Dave Leonhardt's NYT column today looks at ways that health care reform legislation attempts to address the rising cost of health care. One solution, he says, is of particular importance. Leonhardt says that "economists put the idea near the top of their wish list, as has President Obama. It has the potential to bend the curve of Medicare spending, as the experts say, and eventually spread to the rest of medicine."
What is this mysterious and powerful reform idea? According to Leonhardt, it's "the creation of an independent commission with the power to suggest changes to Medicare payment rates." (Bold mine.)
That's right, the key to keeping health care costs down is the power to say to Congress, "Hey, maybe you might consider cutting payments to some of your constituents. Maybe. Possibly. Perhaps. You know, if you want to." To which Congress will obviously respond by telling constituents that sometimes payment rates have to drop for the larger good, and ignoring organized lobbying efforts to keep payments from dropping.
Yes, yes, I snark—but not without cause! There's good reason to believe that Congress will simply ignore such suggestions. In the past, changes to reimbursement rates have been governed by a formula, but Congress consistently voted to avoid making cuts based on that formula.

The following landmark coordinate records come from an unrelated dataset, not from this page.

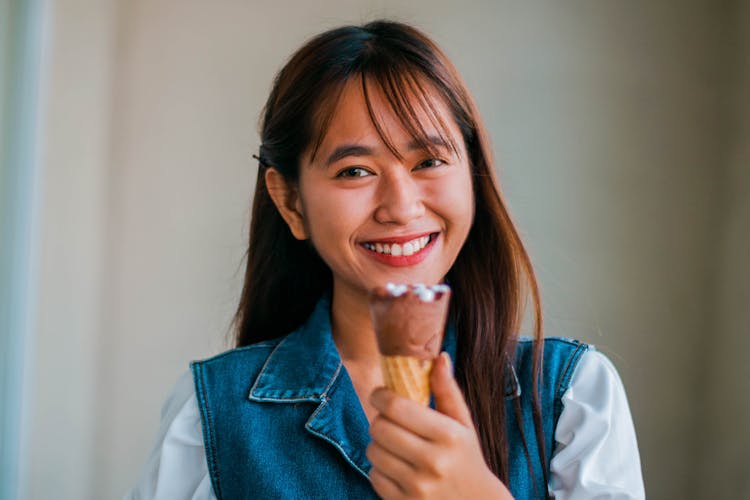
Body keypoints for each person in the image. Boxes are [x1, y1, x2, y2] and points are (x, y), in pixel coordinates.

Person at [127, 19, 644, 499]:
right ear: (290, 202)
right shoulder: (210, 416)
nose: (401, 207)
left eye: (429, 161)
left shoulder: (571, 397)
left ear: (473, 175)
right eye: (355, 171)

Why should this be any different?
As former CBO chief Douglas Holtz-Eakin recently wrote, "Everyone knows that Congress will never surrender its budget authority to independent commissions." And, when I reached him on the phone last week, he told me, "They surrendered their budget authority to a formula, but they took it right back." To Congress, in other words, when it comes to cutting payments to powerful constituencies, there's little difference between a formula and a commission.